PASSAGE TO READ:
-------------------------
[Chimera-users] Loading multiple ligand mol2 files for AV

[Elaine Meng]

Hi Leif,
It sounds like you should get the Autodock Vina software installed on your own system to run multiple-ligand docking directly (not via the Chimera interface).  Here is the Autodock Vina website:
<http://vina.scripps.edu/>

Chimera uses an Autodock Vina web service (provided by a different lab) that allows only docking one ligand at a time with not very much sampling of otrientations/conformations, so as not overwhelm their resources.  Thus, the Chimera interface options only allow for docking one ligand at a time with not very much sampling, and is really not meant to be twisted into running what is effectively ligand database docking.  Also you will not get a very good ranking if you don’t sample each ligand very much.  If you use Autodock Vina directly it is a different setup than a series of single-ligand docking runs. 

Chimera Vina interface:
<http://www.rbvi.ucsf.edu/chimera/docs/ContributedSoftware/vina/vina.html>

However, you can use Chimera for the ligand prep.  You’d have to figure out the command(s) to prep a single ligand structure: could be something like open, addh, addcharge, minimize (with various command options, see their manual pages).  Command manual pages:
<http://www.rbvi.ucsf.edu/chimera/docs/UsersGuide/framecommand.html>

Then, you can construct a script that runs through multiple such files and runs the command(s) as outlined here:
<http://www.rbvi.ucsf.edu/chimera/docs/ProgrammersGuide/basicPrimer.html>

I hope this helps,
Elaine
-----
Elaine C. Meng, Ph.D.
UCSF Chimera(X) team
Department of Pharmaceutical Chemistry
University of California, San Francisco

> On Sep 26, 2018, at 8:08 AM, Leif Peterson <leifepeterson at sbcglobal.net> wrote:
> 
> Is it possible to load multiple mol2 files, and add H, equlibrate charges, then energy minimize all if the ligands in batch mode, then save all of them to pdbqt files?  Then, loop through all of the ligands using AV on each to get sorted docking results.  Reason I ask is because almost all resources available on multiple ligand use with AD and AV seem outdated, developers moved on, and am hitting dead ends and pages not found.
-------------------------
SUPPLIED ENTRIES:

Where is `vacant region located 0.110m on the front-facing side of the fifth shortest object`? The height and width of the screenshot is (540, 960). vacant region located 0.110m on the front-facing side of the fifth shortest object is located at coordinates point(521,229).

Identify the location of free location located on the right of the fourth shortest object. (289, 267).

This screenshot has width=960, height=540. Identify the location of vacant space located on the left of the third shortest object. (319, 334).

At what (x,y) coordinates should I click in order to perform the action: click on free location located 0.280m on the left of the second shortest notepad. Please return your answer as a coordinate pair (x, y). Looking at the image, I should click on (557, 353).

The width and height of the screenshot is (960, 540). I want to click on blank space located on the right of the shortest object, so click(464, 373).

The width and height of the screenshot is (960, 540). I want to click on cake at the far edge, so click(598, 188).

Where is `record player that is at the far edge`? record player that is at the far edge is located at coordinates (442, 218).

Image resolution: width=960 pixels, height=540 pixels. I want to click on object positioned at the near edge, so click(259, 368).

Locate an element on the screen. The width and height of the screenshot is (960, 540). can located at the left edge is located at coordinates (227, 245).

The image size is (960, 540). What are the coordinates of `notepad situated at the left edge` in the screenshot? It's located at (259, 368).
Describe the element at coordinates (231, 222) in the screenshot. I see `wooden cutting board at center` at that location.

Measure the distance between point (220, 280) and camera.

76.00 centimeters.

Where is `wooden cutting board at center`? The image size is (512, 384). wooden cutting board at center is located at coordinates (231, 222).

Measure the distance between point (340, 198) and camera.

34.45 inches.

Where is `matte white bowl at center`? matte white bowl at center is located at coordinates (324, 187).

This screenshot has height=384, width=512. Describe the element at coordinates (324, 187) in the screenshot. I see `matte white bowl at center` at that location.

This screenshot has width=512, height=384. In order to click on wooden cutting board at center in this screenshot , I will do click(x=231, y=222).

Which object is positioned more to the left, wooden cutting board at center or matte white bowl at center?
-------------------------
WORK INSTRUCTION 1: Reproduce the stretch of the Vina thread from "[Elaine Meng]" through "single-ligand docking runs.".
WORK INSTRUCTION 2:
Answer these questions from the Vina thread.
(a) Who provides the Autodock Vina web service that Chimera uses?
(b) On what date did Leif Peterson write his message?
(c) To what file type does Leif Peterson want to save all of the ligands?

EXPECTED ANSWER 1:
[Elaine Meng]

Hi Leif,
It sounds like you should get the Autodock Vina software installed on your own system to run multiple-ligand docking directly (not via the Chimera interface).  Here is the Autodock Vina website:
<http://vina.scripps.edu/>

Chimera uses an Autodock Vina web service (provided by a different lab) that allows only docking one ligand at a time with not very much sampling of otrientations/conformations, so as not overwhelm their resources.  Thus, the Chimera interface options only allow for docking one ligand at a time with not very much sampling, and is really not meant to be twisted into running what is effectively ligand database docking.  Also you will not get a very good ranking if you don’t sample each ligand very much.  If you use Autodock Vina directly it is a different setup than a series of single-ligand docking runs.

EXPECTED ANSWER 2:
(a) A different lab.
(b) Sep 26, 2018.
(c) Pdbqt files.